O crime ocorreu em 2017 e teve grande repercussão na Bahia. Janaína foi encontrada morta dentro do apartamento onde morava com Aidilson, no bairro do Barbalho, em Salvador. Segundo as investigações, ela foi assassinada a facadas.
Após ser preso dias depois do homicídio, Aidilson chegou a responder ao processo, mas foi colocado em liberdade ao término da prisão temporária. Anos depois, em 2023, ele foi levado a júri popular e condenado a 12 anos de prisão em regime fechado.

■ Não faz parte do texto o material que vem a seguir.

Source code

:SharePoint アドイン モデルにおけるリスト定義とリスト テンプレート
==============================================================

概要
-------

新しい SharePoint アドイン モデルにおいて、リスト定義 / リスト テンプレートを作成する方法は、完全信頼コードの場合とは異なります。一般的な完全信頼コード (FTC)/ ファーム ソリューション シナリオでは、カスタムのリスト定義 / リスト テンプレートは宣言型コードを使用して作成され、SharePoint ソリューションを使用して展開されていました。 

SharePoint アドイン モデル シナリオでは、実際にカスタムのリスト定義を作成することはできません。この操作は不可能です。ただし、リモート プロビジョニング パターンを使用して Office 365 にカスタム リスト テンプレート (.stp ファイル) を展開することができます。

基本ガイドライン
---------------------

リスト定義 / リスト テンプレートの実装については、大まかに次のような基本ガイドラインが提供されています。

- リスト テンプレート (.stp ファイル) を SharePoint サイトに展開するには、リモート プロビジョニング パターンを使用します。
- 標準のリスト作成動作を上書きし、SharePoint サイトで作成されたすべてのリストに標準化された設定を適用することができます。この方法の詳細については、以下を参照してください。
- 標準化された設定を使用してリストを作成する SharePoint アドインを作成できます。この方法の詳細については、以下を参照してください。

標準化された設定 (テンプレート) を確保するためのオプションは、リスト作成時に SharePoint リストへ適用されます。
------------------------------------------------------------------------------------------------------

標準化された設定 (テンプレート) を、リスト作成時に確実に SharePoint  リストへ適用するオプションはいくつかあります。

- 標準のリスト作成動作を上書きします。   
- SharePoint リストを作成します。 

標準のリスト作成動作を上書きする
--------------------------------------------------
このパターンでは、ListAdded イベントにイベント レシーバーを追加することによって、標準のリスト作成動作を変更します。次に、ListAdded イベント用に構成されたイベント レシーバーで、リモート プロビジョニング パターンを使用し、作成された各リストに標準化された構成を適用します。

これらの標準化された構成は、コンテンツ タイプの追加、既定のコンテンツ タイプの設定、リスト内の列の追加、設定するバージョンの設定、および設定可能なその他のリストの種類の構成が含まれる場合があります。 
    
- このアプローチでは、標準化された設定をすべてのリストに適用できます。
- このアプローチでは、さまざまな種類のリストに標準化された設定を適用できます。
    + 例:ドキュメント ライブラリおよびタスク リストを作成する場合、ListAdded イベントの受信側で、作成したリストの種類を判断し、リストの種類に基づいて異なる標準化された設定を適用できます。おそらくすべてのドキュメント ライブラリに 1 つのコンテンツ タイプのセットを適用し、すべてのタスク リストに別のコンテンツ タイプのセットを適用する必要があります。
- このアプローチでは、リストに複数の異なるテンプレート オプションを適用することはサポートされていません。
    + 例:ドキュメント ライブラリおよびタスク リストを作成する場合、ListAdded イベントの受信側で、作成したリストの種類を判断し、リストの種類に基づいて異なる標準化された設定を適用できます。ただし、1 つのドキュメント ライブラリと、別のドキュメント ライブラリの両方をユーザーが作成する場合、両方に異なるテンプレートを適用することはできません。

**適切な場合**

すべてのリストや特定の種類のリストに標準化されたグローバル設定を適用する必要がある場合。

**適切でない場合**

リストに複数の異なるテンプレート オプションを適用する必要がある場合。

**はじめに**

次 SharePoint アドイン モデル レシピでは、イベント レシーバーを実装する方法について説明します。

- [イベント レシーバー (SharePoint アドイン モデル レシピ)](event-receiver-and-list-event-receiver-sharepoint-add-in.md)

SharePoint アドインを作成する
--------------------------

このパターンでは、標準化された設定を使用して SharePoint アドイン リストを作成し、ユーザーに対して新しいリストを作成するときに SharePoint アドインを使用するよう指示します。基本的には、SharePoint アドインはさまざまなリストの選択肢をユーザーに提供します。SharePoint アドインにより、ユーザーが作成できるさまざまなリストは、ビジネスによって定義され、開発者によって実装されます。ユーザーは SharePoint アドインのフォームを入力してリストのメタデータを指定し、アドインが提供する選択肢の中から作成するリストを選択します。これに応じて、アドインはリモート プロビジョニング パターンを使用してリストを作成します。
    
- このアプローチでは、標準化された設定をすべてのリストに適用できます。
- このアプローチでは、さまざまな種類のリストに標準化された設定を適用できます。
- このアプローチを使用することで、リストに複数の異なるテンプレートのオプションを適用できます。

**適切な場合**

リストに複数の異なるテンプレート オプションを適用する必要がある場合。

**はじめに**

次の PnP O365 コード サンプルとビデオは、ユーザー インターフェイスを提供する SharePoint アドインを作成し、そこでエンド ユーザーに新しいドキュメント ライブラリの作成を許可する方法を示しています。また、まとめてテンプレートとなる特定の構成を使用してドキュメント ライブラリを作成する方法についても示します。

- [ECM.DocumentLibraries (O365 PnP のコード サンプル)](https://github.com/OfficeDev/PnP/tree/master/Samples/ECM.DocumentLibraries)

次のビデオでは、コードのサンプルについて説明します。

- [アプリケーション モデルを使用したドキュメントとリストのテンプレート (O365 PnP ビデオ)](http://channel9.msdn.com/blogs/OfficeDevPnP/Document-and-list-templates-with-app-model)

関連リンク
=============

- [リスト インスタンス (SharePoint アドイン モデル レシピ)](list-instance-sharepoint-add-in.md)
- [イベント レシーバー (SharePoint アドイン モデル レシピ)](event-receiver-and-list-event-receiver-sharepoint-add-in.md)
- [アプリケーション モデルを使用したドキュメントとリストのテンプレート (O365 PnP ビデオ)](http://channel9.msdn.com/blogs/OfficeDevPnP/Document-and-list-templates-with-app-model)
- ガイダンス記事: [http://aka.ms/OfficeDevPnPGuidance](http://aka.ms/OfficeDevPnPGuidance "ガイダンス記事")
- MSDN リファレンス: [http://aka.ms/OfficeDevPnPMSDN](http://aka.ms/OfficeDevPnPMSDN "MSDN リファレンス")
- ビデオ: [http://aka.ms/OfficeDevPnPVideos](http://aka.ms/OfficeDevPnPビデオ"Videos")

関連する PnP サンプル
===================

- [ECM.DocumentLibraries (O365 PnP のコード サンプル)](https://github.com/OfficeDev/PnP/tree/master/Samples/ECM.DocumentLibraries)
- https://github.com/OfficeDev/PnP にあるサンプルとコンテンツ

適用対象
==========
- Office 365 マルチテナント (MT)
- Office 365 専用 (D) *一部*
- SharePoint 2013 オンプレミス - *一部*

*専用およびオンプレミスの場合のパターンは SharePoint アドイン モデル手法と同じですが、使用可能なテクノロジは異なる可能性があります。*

Mesmo condenado, o acusado conseguiu recorrer da decisão em liberdade após pedido da defesa. A medida foi contestada pelo Ministério Público da Bahia e pelos familiares da vítima. Em abril deste ano, o Tribunal de Justiça da Bahia expediu um novo mandado de prisão contra o condenado, que passou a ser considerado foragido até ser localizado nesta semana.
De acordo com a Polícia Civil, ele permanece custodiado e à disposição da Justiça.
Relembre o caso
Janaína Silva Oliveira mantinha um relacionamento de aproximadamente cinco anos com Aidilson Viana de Sousa. Os dois viviam juntos em um apartamento no Barbalho, local onde o crime aconteceu na madrugada de 11 de novembro de 2017.
As investigações apontaram que a corretora foi atacada com golpes de faca. Mesmo ferida, ela ainda conseguiu se arrastar pelo imóvel e trancar a porta, deixando o agressor do lado de fora. Vizinhos relataram ter ouvido discussões frequentes entre o casal.
O corpo da vítima foi encontrado pela filha, que estranhou a falta de contato da mãe ao longo do dia e decidiu ir até o apartamento.
Familiares afirmaram que Janaína vivia um relacionamento marcado por episódios de violência. Segundo relatos, ela já havia denunciado agressões sofridas anteriormente e chegou a registrar ocorrências contra o companheiro. Em 2015, ele chegou a ser preso por agressão, mas foi liberado posteriormente e o casal retomou a convivência.
Após o assassinato, parentes da vítima também relataram que o imóvel apresentava sinais de violência, incluindo marcas de faca em portas e paredes, evidências que reforçaram a linha investigativa adotada pelas autoridades.